Passage provided: Begin

The solubilization of ferric ions, at or below near neutral pH can be accomplished using EDTA. This property is useful in agriculture including hydroponics. However, given the pH dependence of ligand formation, EDTA is not helpful for improving Fe solubility in above neutral soils.Otherwise, at near-neutral pH and above, iron(III) forms insoluble salts, which are less bioavailable to susceptible plant species. Aqueous [Fe(edta)]−is used for removing ("scrubbing") hydrogen sulfide from gas streams. This conversion is achieved by oxidizing the hydrogen sulfide to elemental sulfur, which is non-volatile:
2 [Fe(edta)]− + H2S → 2 [Fe(edta)]2− + S + 2 H+
In this application, the ferric center is reduced to its ferrous derivative, which can then be reoxidized by air. In similar manner, nitrogen oxides are removed from gas streams using [Fe(edta)]2−. The oxidizing properties of [Fe(edta)]− are also exploited in photography, where it is used to solubilize silver particles.
EDTA was used in the separation of the lanthanide metals by ion-exchange chromatography. Perfected by F.H. Spedding et al. in 1954, the method relies on the steady increase in stability constant of the lanthanide EDTA complexes with atomic number. Using sulfonated polystyrene beads and copper(II) as a retaining ion, EDTA causes the lanthanides to migrate down the column of resin while separating into bands of pure lanthanide. The lanthanides elute in order of decreasing atomic number. Due to the expense of this method, relative to counter-current solvent extraction, ion-exchange is now used only to obtain the highest purities of lanthanide (typically greater than 4N, 99.99%).
EDTA is used to bind metal ions in the practice of chelation therapy, e.g., for treating mercury and lead poisoning. It is used in a similar manner to remove excess iron from the body. This therapy is used to treat the complication of repeated blood transfusions, as would be applied to treatthalassaemia. The U.S. FDA approved the use of EDTA for lead poisoning on July 16, 1953, under the brand name of Versenate, which was licensed to the pharmaceutical company Riker. Some alternative medical practitioners believe EDTA acts as a powerful antioxidant to prevent free radicals from injuring blood vessel walls, therefore reducing atherosclerosis. The U.S. FDA has not approved it for the treatment of atherosclerosis.
Dentists and endodontists use EDTA solutions to remove inorganic debris (smear layer) and lubricate the canals in endodontics. This procedure helps prepare root canals for obturation. Furthermore, EDTA solutions with the addition of a surfactant loosen up calcifications inside a root canal and allow instrumentation (canals shaping) and facilitate apical advancement of a file in a tight/calcified root canal towards the apex. It serves as a preservative (usually to enhance the action of another preservative such asbenzalkonium chloride or thiomersal) in ocular preparations and eyedrops. In evaluating kidney function, the complex [Cr(edta)]− is administered intravenously and its filtration into the urine is monitored. This method is useful for evaluating glomerular filtration rate.
EDTA is used extensively in the analysis of blood. It is an anticoagulant for blood samples for CBC/FBEs.
Laboratory studies also suggest that EDTA chelation may prevent collection of platelets on the lining of the vessel [such as arteries] (which can otherwise lead to formation of blood clots, which itself is associated with atheromatous plaque formation or rupture, and thereby ultimately disrupts blood flow). These ideas have so far been proven ineffective; however, a major clinical study of the effects of EDTA on coronary arteries is currently (2008) proceeding. EDTA played a role in the O.J. Simpson trial when the defense alleged that one of the blood samples collected from Simpson's estate was found to contain traces of the compound.
EDTA is a slime dispersant, and has been found to be highly effective in reducing bacterial growth during implantation of intraocular lenses.

Passage provided: End
Data for analysis: Begin

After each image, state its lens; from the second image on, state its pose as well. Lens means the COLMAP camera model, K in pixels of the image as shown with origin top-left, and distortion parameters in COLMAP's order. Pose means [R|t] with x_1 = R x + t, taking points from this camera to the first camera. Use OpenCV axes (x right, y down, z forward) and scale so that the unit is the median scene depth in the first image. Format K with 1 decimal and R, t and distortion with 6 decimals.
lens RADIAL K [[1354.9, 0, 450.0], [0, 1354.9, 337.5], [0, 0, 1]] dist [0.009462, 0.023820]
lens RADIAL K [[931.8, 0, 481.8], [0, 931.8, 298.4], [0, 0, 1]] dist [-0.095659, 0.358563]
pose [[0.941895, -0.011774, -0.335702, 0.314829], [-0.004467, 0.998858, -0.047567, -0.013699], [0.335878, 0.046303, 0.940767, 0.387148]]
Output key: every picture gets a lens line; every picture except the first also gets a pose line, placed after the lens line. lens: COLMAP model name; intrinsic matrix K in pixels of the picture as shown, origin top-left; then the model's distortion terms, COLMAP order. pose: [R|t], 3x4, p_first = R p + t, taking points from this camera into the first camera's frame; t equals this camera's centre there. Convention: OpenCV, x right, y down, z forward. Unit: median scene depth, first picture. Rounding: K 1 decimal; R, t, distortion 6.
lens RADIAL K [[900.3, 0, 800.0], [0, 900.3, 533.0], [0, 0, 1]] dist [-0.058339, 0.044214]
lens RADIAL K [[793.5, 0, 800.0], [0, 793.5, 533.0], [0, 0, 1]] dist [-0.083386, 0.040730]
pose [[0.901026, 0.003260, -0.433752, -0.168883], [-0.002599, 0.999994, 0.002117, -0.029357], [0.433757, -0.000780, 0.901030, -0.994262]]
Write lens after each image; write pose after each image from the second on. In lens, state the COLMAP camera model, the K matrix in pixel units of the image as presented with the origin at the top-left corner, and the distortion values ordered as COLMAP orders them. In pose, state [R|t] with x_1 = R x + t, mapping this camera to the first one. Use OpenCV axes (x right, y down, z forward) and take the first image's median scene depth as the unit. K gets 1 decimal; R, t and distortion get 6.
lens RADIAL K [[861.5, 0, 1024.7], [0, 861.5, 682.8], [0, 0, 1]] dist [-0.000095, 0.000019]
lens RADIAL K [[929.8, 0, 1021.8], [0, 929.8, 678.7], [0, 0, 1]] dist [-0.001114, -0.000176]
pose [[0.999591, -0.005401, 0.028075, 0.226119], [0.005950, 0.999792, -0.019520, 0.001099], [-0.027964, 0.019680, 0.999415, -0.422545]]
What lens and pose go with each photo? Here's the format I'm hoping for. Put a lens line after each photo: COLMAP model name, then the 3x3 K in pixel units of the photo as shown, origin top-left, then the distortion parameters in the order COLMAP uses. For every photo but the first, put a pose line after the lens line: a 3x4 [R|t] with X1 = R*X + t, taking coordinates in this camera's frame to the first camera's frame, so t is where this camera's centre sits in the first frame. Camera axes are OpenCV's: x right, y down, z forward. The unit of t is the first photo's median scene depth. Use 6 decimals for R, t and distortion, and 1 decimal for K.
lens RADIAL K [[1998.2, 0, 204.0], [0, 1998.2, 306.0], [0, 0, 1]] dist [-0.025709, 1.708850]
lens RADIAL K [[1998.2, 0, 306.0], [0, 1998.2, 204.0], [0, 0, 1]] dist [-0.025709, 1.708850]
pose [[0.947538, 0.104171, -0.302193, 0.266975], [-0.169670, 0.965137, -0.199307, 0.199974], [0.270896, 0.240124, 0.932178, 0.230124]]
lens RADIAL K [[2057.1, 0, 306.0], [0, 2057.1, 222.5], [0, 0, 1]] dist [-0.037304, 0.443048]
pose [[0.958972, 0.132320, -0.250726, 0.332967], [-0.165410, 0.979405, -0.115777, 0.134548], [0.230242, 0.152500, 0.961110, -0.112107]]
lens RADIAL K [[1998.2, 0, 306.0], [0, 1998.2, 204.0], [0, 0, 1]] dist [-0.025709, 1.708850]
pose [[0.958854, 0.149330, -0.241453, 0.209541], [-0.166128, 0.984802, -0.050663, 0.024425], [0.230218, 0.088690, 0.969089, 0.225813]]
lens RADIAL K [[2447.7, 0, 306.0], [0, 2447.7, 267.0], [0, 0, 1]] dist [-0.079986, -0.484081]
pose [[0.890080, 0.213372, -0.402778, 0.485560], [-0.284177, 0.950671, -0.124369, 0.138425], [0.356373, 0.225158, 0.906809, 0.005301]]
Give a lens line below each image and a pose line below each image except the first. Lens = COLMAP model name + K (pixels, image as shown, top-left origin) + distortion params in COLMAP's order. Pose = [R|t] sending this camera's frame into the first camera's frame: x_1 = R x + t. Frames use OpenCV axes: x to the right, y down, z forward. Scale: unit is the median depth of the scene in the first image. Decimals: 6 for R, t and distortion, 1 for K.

Data for analysis: End

Please summarize the EDTA passage in two sentences. The entries aren't needed for this work.

#### Answer section
EDTA is used to solubilize ferric ions for agriculture, to scrub hydrogen sulfide and nitrogen oxides from gas streams, to solubilize silver particles in photography, to separate lanthanide metals by ion-exchange chromatography, and to bind metal ions in chelation therapy for mercury and lead poisoning and excess iron. It also helps prepare root canals in endodontics, serves as a preservative in eyedrops, is used as a chromium complex to evaluate glomerular filtration rate, and acts as an anticoagulant for blood samples.